* [Ejercicio 1]:
En el texto sobre la transformación en el arte, ¿en qué ciudad se hallaba Hofmannsthal cuando escribió la frase citada?
* [Ejercicio 2]:
Prolonga el texto sobre la transformación en el arte a partir de su última oración.

* [Texto propuesto]:
______________________________

Hace no demasiados días le regalaba a un apreciado amigo bloguero una frase del enorme Hugo de Hofmannsthal: “Sobre transformaciones camina nuestro placer más intenso”. La afirmación de Hofmannsthal arroja luz sobre la repercusión de la transformación y sus meandros en el paisaje emocional, pero parece obvio que la transformación es asimismo un elemento inmanente en lo que al arte se refiere. En todos los artistas que realmente lo son esta vivencia está presente. Cuando Hofmannsthal escribía esto se hallaba inmerso –en Viena– en un proceso de cambios políticos y humanos que acabarían por conducirle a la muerte inmediata tras el suicidio de su hijo; una forma peculiar de intensidad, que se contagió profusamente a otros habitantes de su espacio y su generación (el suicidio como rebelión contra la decadencia en derredor, que postuló Karl Kraus, aunque él –lúcido en exceso– no llegara a practicarlo).
Tras un siglo XX específicamente turbulento, los estados alemán y austriaco continúan como pocos desasosegando a sus escritores y artistas, colocándolos en esa cuerda floja y fascinante que es la pasión insuflada por la trastienda oscura de la transformación; y entre ellos Anselm Kiefer ha traducido, igualmente como pocos, la turbación del perder pie, del habitar una tierra que no existe, del pensar con palabras que el viento de la Historia desmorona.

______________________________

* [Datos proporcionados]:
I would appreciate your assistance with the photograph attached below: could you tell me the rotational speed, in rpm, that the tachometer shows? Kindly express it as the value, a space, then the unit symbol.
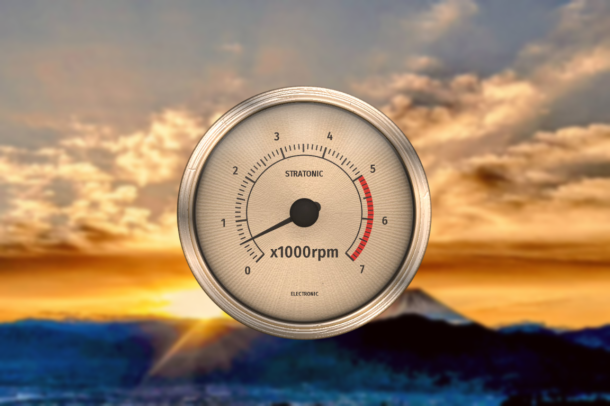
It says 500 rpm
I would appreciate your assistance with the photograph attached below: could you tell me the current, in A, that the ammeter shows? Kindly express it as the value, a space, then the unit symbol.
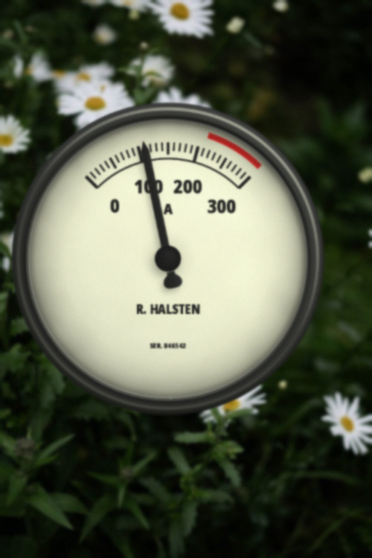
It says 110 A
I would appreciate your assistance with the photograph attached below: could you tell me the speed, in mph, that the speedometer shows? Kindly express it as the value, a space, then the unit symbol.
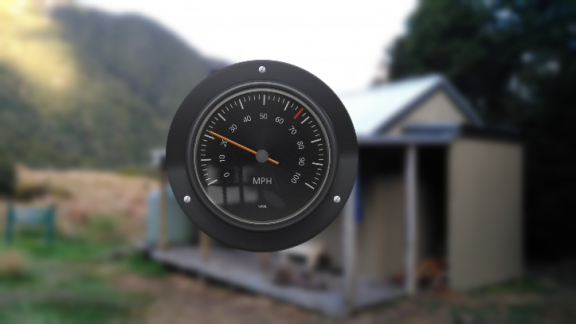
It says 22 mph
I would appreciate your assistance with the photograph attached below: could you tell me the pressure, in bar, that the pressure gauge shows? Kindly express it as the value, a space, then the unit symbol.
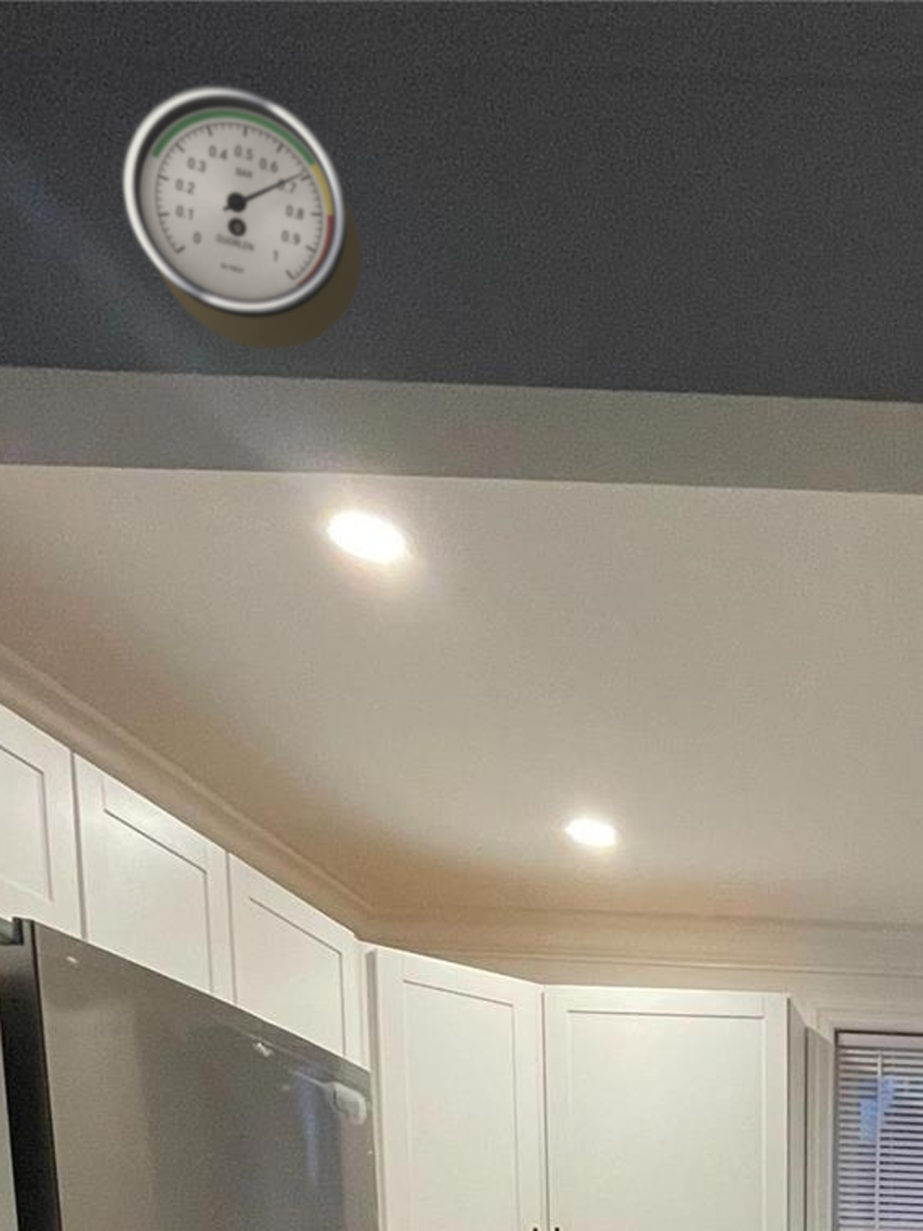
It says 0.7 bar
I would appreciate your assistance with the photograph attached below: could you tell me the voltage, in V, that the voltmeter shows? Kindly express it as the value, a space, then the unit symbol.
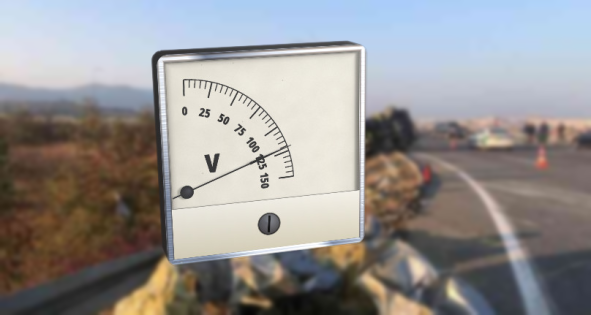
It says 120 V
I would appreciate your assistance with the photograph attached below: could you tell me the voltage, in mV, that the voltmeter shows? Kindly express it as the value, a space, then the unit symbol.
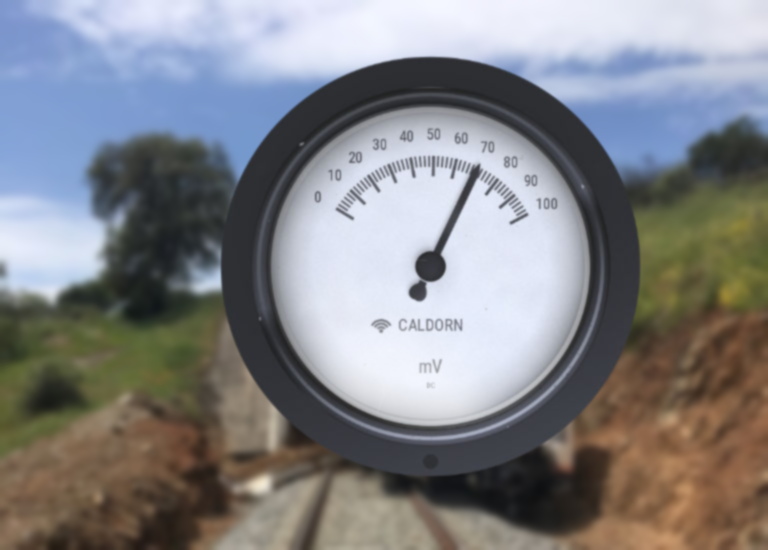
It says 70 mV
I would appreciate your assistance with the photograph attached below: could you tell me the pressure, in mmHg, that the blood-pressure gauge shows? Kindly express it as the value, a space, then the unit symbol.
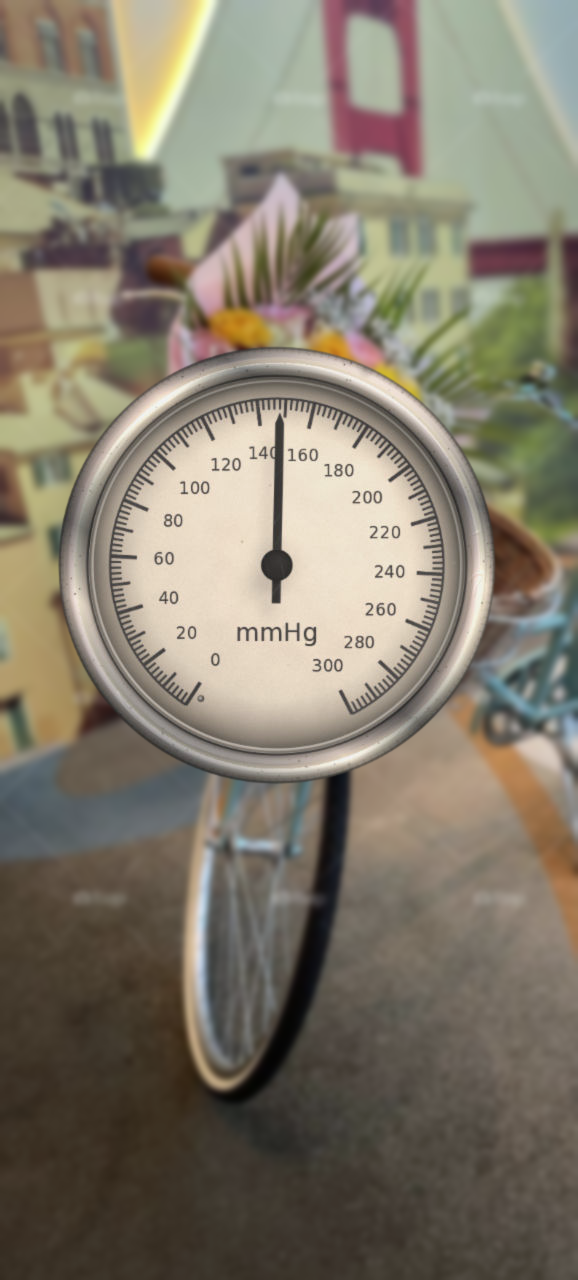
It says 148 mmHg
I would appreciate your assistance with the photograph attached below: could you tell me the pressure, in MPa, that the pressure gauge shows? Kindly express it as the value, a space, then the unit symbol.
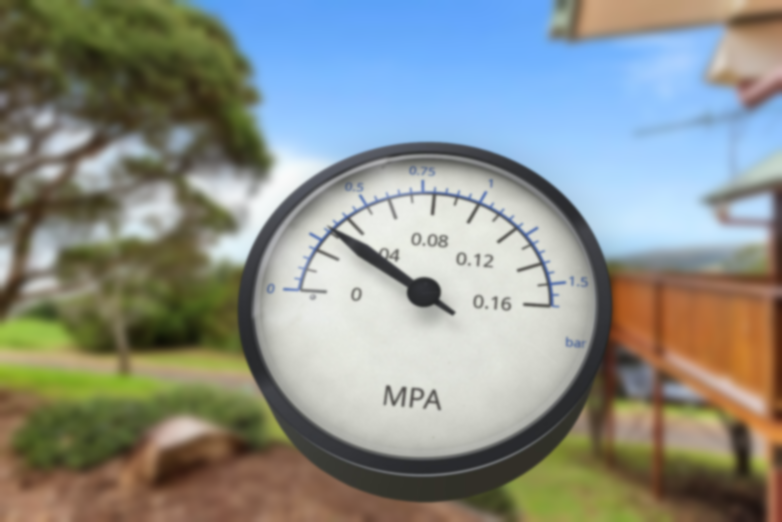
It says 0.03 MPa
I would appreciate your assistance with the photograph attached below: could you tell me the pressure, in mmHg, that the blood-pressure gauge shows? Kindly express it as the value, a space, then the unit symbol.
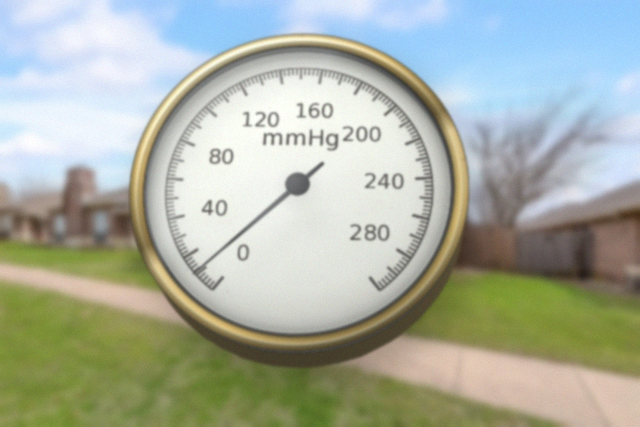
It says 10 mmHg
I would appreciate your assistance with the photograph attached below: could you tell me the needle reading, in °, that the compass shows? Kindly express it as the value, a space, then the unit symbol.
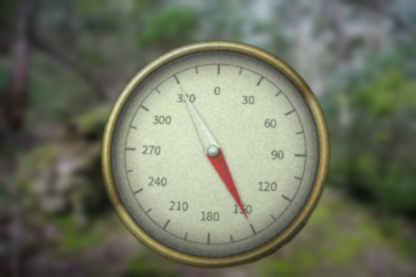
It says 150 °
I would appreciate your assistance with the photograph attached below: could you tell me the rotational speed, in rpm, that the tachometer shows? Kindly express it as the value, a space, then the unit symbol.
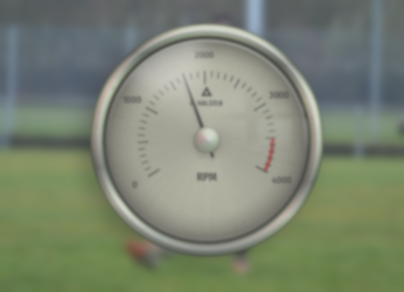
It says 1700 rpm
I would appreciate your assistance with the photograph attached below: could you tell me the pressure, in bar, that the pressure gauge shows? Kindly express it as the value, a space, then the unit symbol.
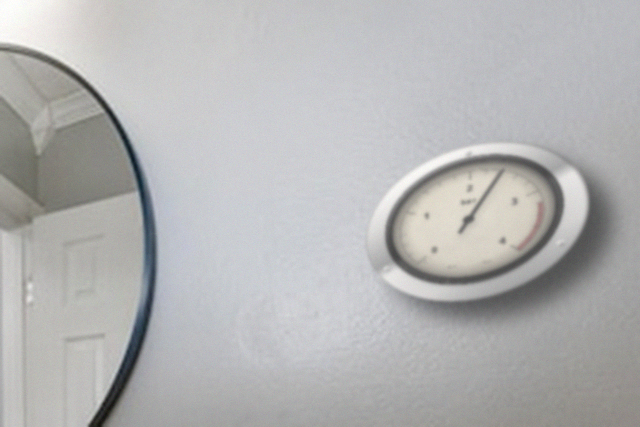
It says 2.4 bar
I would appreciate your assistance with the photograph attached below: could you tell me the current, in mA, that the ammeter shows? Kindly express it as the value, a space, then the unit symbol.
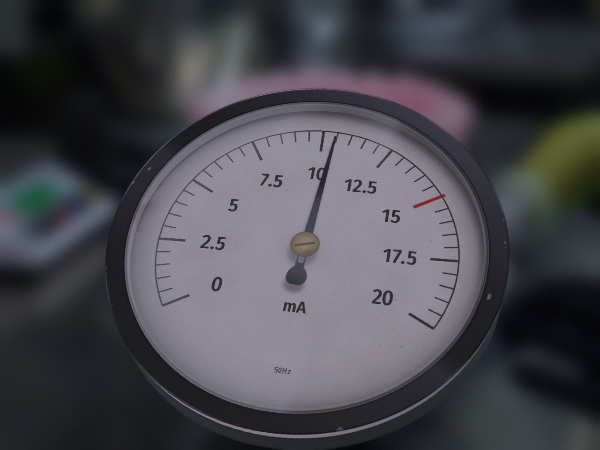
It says 10.5 mA
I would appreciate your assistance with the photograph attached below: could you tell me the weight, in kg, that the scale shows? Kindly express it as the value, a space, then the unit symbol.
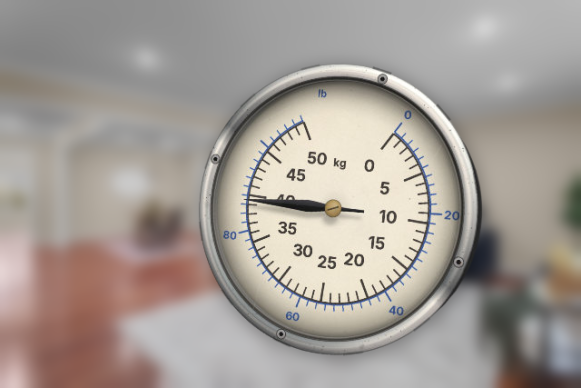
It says 39.5 kg
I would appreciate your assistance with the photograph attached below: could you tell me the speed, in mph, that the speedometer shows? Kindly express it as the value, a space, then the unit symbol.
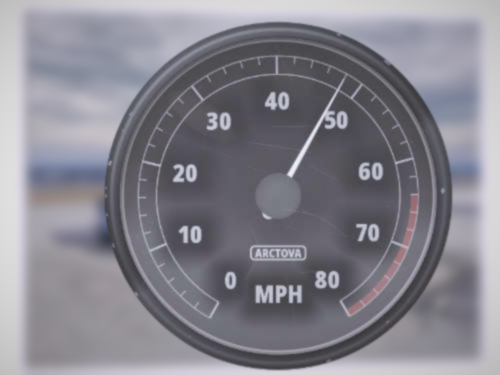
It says 48 mph
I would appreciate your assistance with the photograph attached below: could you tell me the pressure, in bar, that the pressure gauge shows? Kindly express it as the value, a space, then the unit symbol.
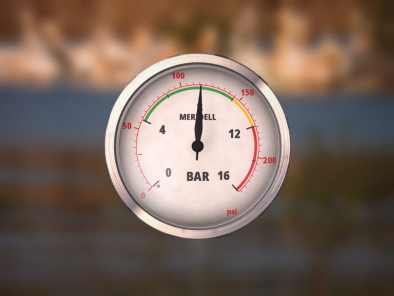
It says 8 bar
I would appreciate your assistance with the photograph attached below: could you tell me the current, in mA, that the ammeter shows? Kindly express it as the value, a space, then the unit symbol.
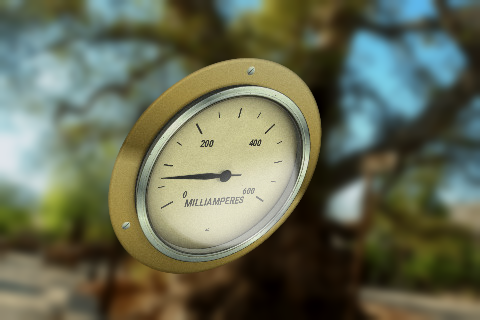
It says 75 mA
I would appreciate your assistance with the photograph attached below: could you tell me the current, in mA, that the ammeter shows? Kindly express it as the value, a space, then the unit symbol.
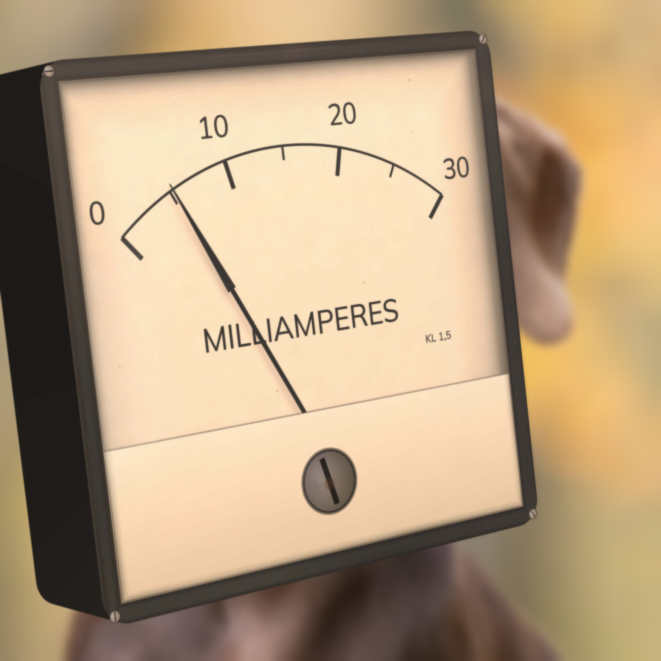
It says 5 mA
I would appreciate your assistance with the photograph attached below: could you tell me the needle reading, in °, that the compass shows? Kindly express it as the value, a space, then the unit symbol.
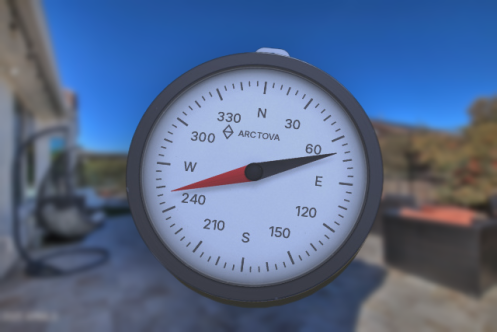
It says 250 °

______________________________

* [Respuesta 1]:
En Viena.

* [Respuesta 2]:
La obra de Kiefer –espléndida la exposición retrospectiva de sus últimos diez años, que se exhibe en el Guggenheim de Bilbao hasta septiembre– se yergue brutal y delicada, contundente y sutil, densa y frágil en extremo. Kiefer es un maestro del oxímoron, y por ello sus obras se nos muestran rebosantes de materia que no obstante flaquea y se pliega ante la acción natural (las piezas se someten con frecuencia a la intemperie, para que los fenómenos meteorológicos realicen su trabajo inexorable y aporten su huella de óxido, disoluciones, desgarros y fracturas): algo que es connatural al propio desarrollo de la Historia, cuyo curso derrota las más sólidas acciones y deja al Hombre desnudo y solitario ante sí mismo. Si este es el proceso en lo formal, en el discurso de la obra el trayecto es similar; el hilván aéreo del lenguaje se contrapone a la dureza sin revés del contenido, y así, de la exquisita intelectualidad del poema o el símbolo se transita a la implacable violencia del mensaje: el poema que nos habla de la muerte, el símbolo que nos pone el horror ante los ojos, la escalera alígera que se quiebra y sepulta en su caída cuanto está bajo de sí.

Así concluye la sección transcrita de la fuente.